● TASK BRIEF
The reply should hold every line of the data below, unchanged, and none of the pictures.

● Extracted page text data
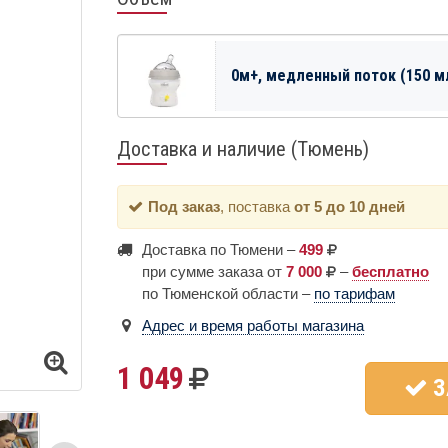
0м+, медленный поток (150 м
Доставка и наличие (Тюмень)
Под заказ
, поставка
от 5 до 10 дней
Доставка по Тюмени –
499
при сумме заказа от
7 000
–
бесплатно
по Тюменской области –
по тарифам
Адрес и время работы магазина
1 049
З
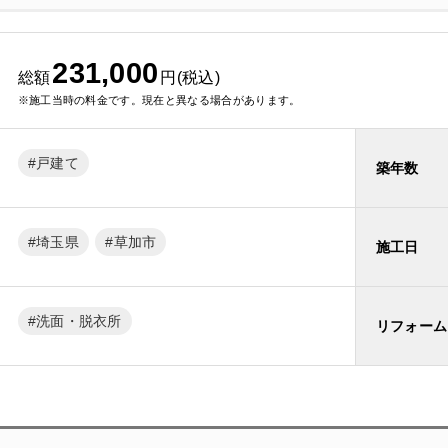
231,000
総額
円(税込)
※施工当時の料金です。現在と異なる場合があります。
戸建て
築年数
埼玉県
草加市
施工日
洗面・脱衣所
リフォーム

● ANSWER SECTION
0м+, медленный поток (150 м
Доставка и наличие (Тюмень)
Под заказ
, поставка
от 5 до 10 дней
Доставка по Тюмени –
499
при сумме заказа от
7 000
–
бесплатно
по Тюменской области –
по тарифам
Адрес и время работы магазина
1 049
З
231,000
総額
円(税込)
※施工当時の料金です。現在と異なる場合があります。
戸建て
築年数
埼玉県
草加市
施工日
洗面・脱衣所
リフォーム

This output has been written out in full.